Attached myself to a tribe of people who call themselves Greats and to another who picked up the Pen and put the Fears down.

So many names I have gone by:

Great, Black, Brown-Skinned, Haitian, American, Haitian-American, Writer, African-American, Christian, Woman, Wife, Sister, Natural.

I am a member. I fell in. I joined. I paid. I listened. I spoke up. I have shouted. I have risen. I have sat down. I have dreamed. I have cowered. I have fallen down. I have kneeled with purpose. I have prayed. I have cursed. I have written.

I was born.

Within this tribe, these tribes, I am human. I have found my humanity and I find myself extending my hand to touch yours.

A Proposition


I’m taking a class that is stretching every fiber, tendon, bone, vessel in my body entitled “Pens Up, Fears Down.” We were assigned to write a short story using three words we randomly picked from a bag. I haven’t attempted to write a short story in a long time but was thrilled with the challenge. Here is “A Proposition”:

I’ve just returned to the house after running errands and start putting away everything from his grocery list: apples, bananas, chicken breasts, broccoli spears, oatmeal, almond milk and his one vice: thick loaves of French bread. I spill apples on the kitchen island and quickly pile them in the mauve fruit bowl. I fish a water bottle out of my purse and take a long swallow.
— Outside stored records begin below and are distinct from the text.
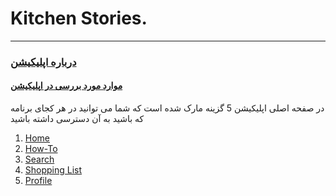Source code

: # Kitchen Stories.
----
### [درباره اپلیکیشن]()
#### [موارد مورد بررسی در اپلیکیشن]()

در صفحه اصلی اپلیکیشن 5 گزینه مارک شده است که شما می توانید در هر کجای برنامه که باشید به آن دسترسی داشته باشید

1. [Home]()
2. [How-To]()
3. [Search]()
4. [Shopping List]()
5. [Profile]()




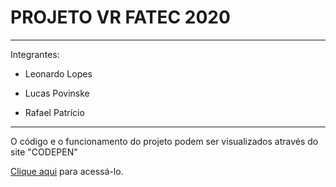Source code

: # PROJETO VR FATEC 2020

---

Integrantes:

- Leonardo Lopes

- Lucas Povinske

- Rafael Patrício

---

O código e o funcionamento do projeto podem ser visualizados através do site "CODEPEN"

[Clique aqui](https://codepen.io/rpatricio/pen/gOPWXEJ) para acessá-lo.

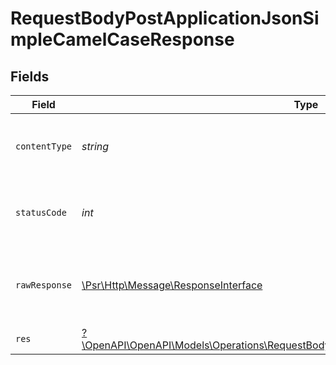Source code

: # RequestBodyPostApplicationJsonSimpleCamelCaseResponse


## Fields

| Field                                                                                                                                                               | Type                                                                                                                                                                | Required                                                                                                                                                            | Description                                                                                                                                                         |
| ------------------------------------------------------------------------------------------------------------------------------------------------------------------- | ------------------------------------------------------------------------------------------------------------------------------------------------------------------- | ------------------------------------------------------------------------------------------------------------------------------------------------------------------- | ------------------------------------------------------------------------------------------------------------------------------------------------------------------- |
| `contentType`                                                                                                                                                       | *string*                                                                                                                                                            | :heavy_check_mark:                                                                                                                                                  | HTTP response content type for this operation                                                                                                                       |
| `statusCode`                                                                                                                                                        | *int*                                                                                                                                                               | :heavy_check_mark:                                                                                                                                                  | HTTP response status code for this operation                                                                                                                        |
| `rawResponse`                                                                                                                                                       | [\Psr\Http\Message\ResponseInterface](https://www.php-fig.org/psr/psr-7/#33-psrhttpmessageresponseinterface)                                                        | :heavy_check_mark:                                                                                                                                                  | Raw HTTP response; suitable for custom response parsing                                                                                                             |
| `res`                                                                                                                                                               | [?\OpenAPI\OpenAPI\Models\Operations\RequestBodyPostApplicationJsonSimpleCamelCaseRes](../../Models/Operations/RequestBodyPostApplicationJsonSimpleCamelCaseRes.md) | :heavy_minus_sign:                                                                                                                                                  | OK                                                                                                                                                                  |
            There is a nook with a pillowed bench nestled underneath a tall and expansive bay window. I sit there and unhook the clasp of my leather-bound journal. I begin to jot down things I wish I had the courage to say aloud. After a while, I snap it shut. I go upstairs, gripping the wooden railing with one hand and his dry cleaning with the other. I hang the shirts up in the guest room.

            I tiptoe into the bathroom, as if anyone is home to be disturbed by a heavy footstep. I strip off my clothes, leaving my heap of sale rack wears on the heated floor. I perch on the edge of the clawfoot tub, watching it fill up before pouring the Mango Butter Bath Oil into the water. I like the alternating cool and warm streams of air disrupting my bare skin. I pour two capfuls and ease myself in, relishing the luxury and the silence.

            About forty-five minutes later, I grab a lavender towel and wrap it around my body, cinching it at my chest. I peer down, admiring how the color compliments my skin. If he could only see me, I think, pleased at the image I was conjuring up. I lift the stopper and watch remnants of me swirl and disappear down the drain. I spray a cleanser over the porcelain, rinse the tub, and wipe it dry. I focus on my reflection in the mirror and turn my face, inspecting my chin and jaw line. I could use a facial. I shrug my shoulders, grab a body butter from a woven basket and massage it onto my skin, letting it seep into my pores.

            Once fully dry, I set off for the closet. It would be a haven for any fashionista. Swaths of fabric and color delight and overwhelm me. I finally choose the floral print summer dress with the flouncy skirt, cotton blend and Italian silk. I slip it over my head and watch it settle over the curves and angles. I twirl over and over again, catching my reflection in the full-length mirror at each turn.

            I know I am daring to stay a little longer this time. But a single thought persists, feeding my tunnel vision: I belong here…with him. I hear a creaking sound which stops me mid-spin, my reverie interrupted. I put everything back in its place methodically, with deft movements I’ve perfected over the last two years. Jogging down the steps with the laundry basket and used towel in tow, I realize paranoia has gotten the best of me. No one is here. I shove the linens and detergent in the washer and start a new cycle.


            “Hi.” I’m back here in the laundry room!” I call out. He appears in the doorway.

            “I have a proposition for you.”

            My eyes widen, filled with anticipation and longing. “Yes?”

            “What would you think of increasing your hours Monday through Thursday and in return, we give you Fridays off?”

            “That works for me. Thanks, Gabe!”

            “It’s settled then. See you tomorrow! Oh, and tell Michael I said hello. I am sure he will appreciate having his wife home on Fridays.”

            “I think so, too. See you tomorrow.”